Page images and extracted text
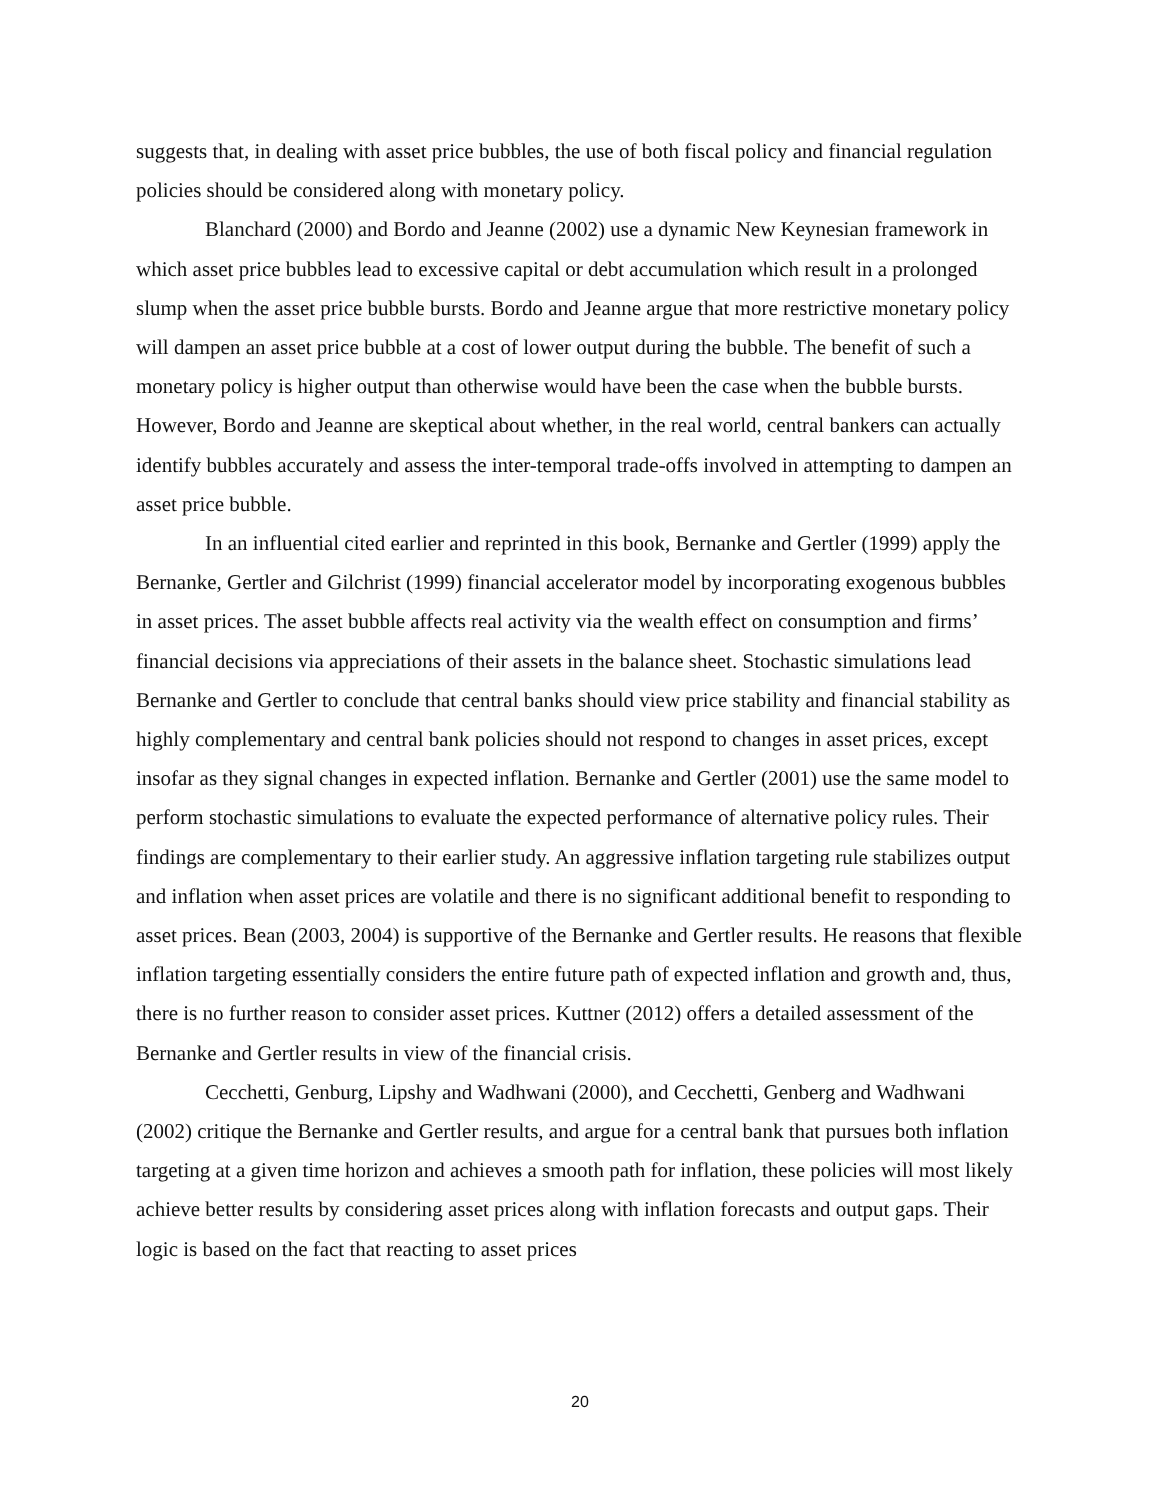suggests that, in dealing with asset price bubbles, the use of both fiscal policy and financial regulation policies should be considered along with monetary policy.
Blanchard (2000) and Bordo and Jeanne (2002) use a dynamic New Keynesian framework in which asset price bubbles lead to excessive capital or debt accumulation which result in a prolonged slump when the asset price bubble bursts. Bordo and Jeanne argue that more restrictive monetary policy will dampen an asset price bubble at a cost of lower output during the bubble. The benefit of such a monetary policy is higher output than otherwise would have been the case when the bubble bursts. However, Bordo and Jeanne are skeptical about whether, in the real world, central bankers can actually identify bubbles accurately and assess the inter-temporal trade-offs involved in attempting to dampen an asset price bubble.
In an influential cited earlier and reprinted in this book, Bernanke and Gertler (1999) apply the Bernanke, Gertler and Gilchrist (1999) financial accelerator model by incorporating exogenous bubbles in asset prices. The asset bubble affects real activity via the wealth effect on consumption and firms’ financial decisions via appreciations of their assets in the balance sheet. Stochastic simulations lead Bernanke and Gertler to conclude that central banks should view price stability and financial stability as highly complementary and central bank policies should not respond to changes in asset prices, except insofar as they signal changes in expected inflation. Bernanke and Gertler (2001) use the same model to perform stochastic simulations to evaluate the expected performance of alternative policy rules. Their findings are complementary to their earlier study. An aggressive inflation targeting rule stabilizes output and inflation when asset prices are volatile and there is no significant additional benefit to responding to asset prices. Bean (2003, 2004) is supportive of the Bernanke and Gertler results. He reasons that flexible inflation targeting essentially considers the entire future path of expected inflation and growth and, thus, there is no further reason to consider asset prices. Kuttner (2012) offers a detailed assessment of the Bernanke and Gertler results in view of the financial crisis.
Cecchetti, Genburg, Lipshy and Wadhwani (2000), and Cecchetti, Genberg and Wadhwani (2002) critique the Bernanke and Gertler results, and argue for a central bank that pursues both inflation targeting at a given time horizon and achieves a smooth path for inflation, these policies will most likely achieve better results by considering asset prices along with inflation forecasts and output gaps. Their logic is based on the fact that reacting to asset prices
20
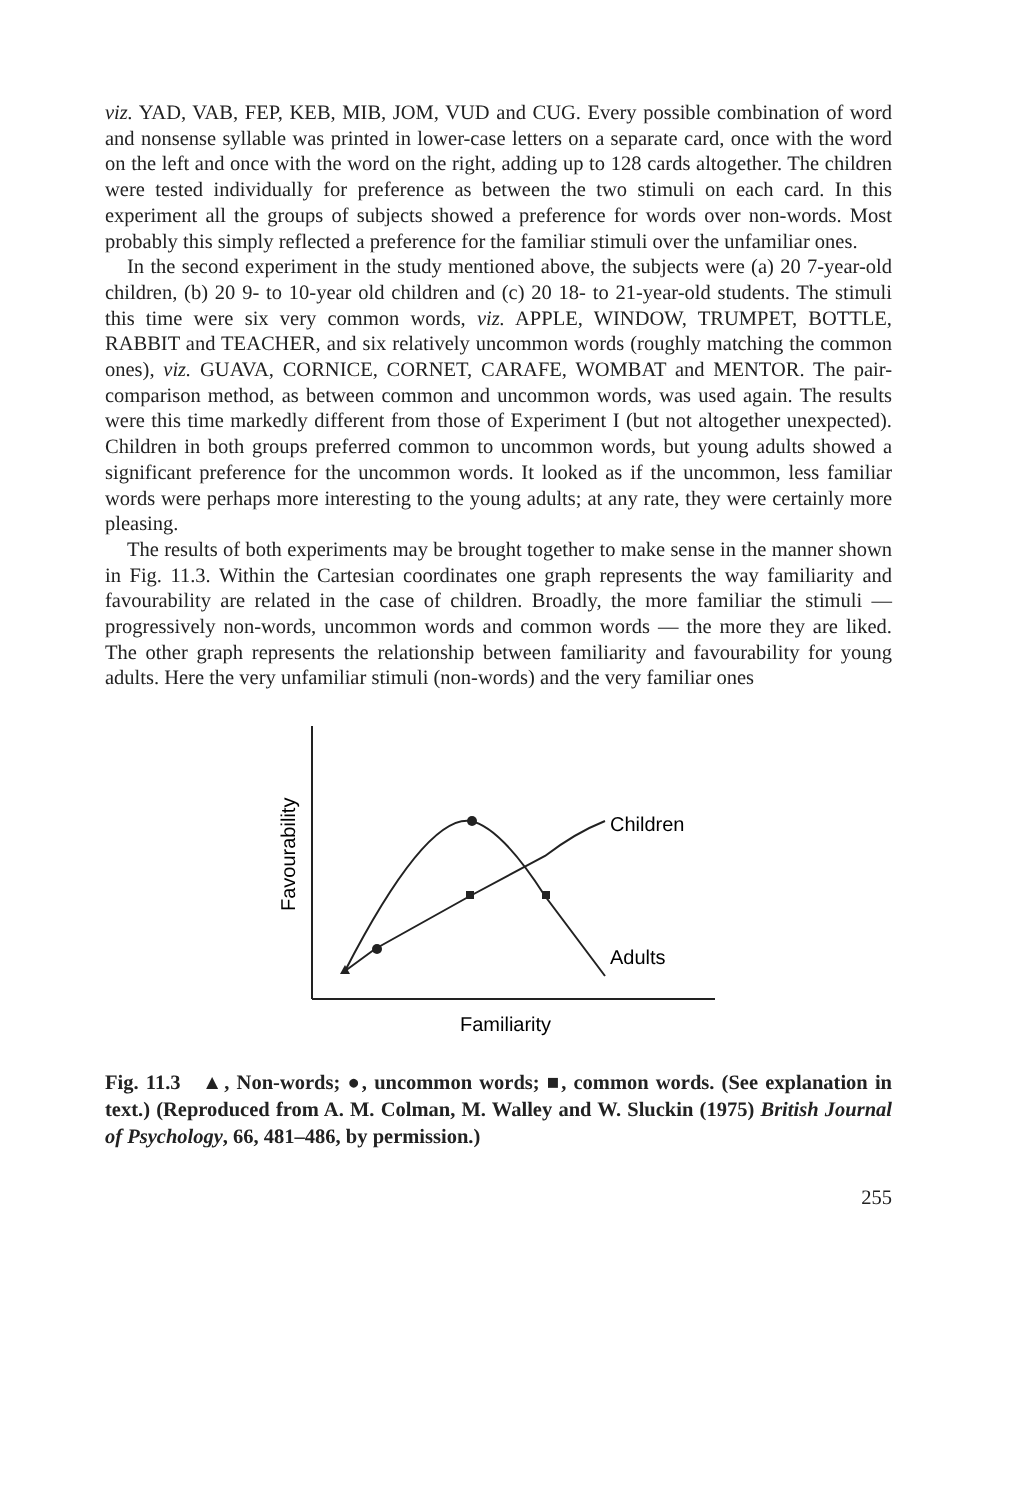viz. YAD, VAB, FEP, KEB, MIB, JOM, VUD and CUG. Every possible combination of word and nonsense syllable was printed in lower-case letters on a separate card, once with the word on the left and once with the word on the right, adding up to 128 cards altogether. The children were tested individually for preference as between the two stimuli on each card. In this experiment all the groups of subjects showed a preference for words over non-words. Most probably this simply reflected a preference for the familiar stimuli over the unfamiliar ones.
In the second experiment in the study mentioned above, the subjects were (a) 20 7-year-old children, (b) 20 9- to 10-year old children and (c) 20 18- to 21-year-old students. The stimuli this time were six very common words, viz. APPLE, WINDOW, TRUMPET, BOTTLE, RABBIT and TEACHER, and six relatively uncommon words (roughly matching the common ones), viz. GUAVA, CORNICE, CORNET, CARAFE, WOMBAT and MENTOR. The pair-comparison method, as between common and uncommon words, was used again. The results were this time markedly different from those of Experiment I (but not altogether unexpected). Children in both groups preferred common to uncommon words, but young adults showed a significant preference for the uncommon words. It looked as if the uncommon, less familiar words were perhaps more interesting to the young adults; at any rate, they were certainly more pleasing.
The results of both experiments may be brought together to make sense in the manner shown in Fig. 11.3. Within the Cartesian coordinates one graph represents the way familiarity and favourability are related in the case of children. Broadly, the more familiar the stimuli — progressively non-words, uncommon words and common words — the more they are liked. The other graph represents the relationship between familiarity and favourability for young adults. Here the very unfamiliar stimuli (non-words) and the very familiar ones
Favourability
Children
Adults
Familiarity
Fig. 11.3 ▲, Non-words; ●, uncommon words; ■, common words. (See explanation in text.) (Reproduced from A. M. Colman, M. Walley and W. Sluckin (1975) British Journal of Psychology, 66, 481–486, by permission.)
255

## [INSTRUCTIONS FOR THE TASK]
Write out again only the lines from the one with "The results of" through the last line of the records above. Keep every word as it stands.

## [YOUR SOLUTION]
The results of both experiments may be brought together to make sense in the manner shown in Fig. 11.3. Within the Cartesian coordinates one graph represents the way familiarity and favourability are related in the case of children. Broadly, the more familiar the stimuli — progressively non-words, uncommon words and common words — the more they are liked. The other graph represents the relationship between familiarity and favourability for young adults. Here the very unfamiliar stimuli (non-words) and the very familiar ones
Favourability
Children
Adults
Familiarity
Fig. 11.3 ▲, Non-words; ●, uncommon words; ■, common words. (See explanation in text.) (Reproduced from A. M. Colman, M. Walley and W. Sluckin (1975) British Journal of Psychology, 66, 481–486, by permission.)
255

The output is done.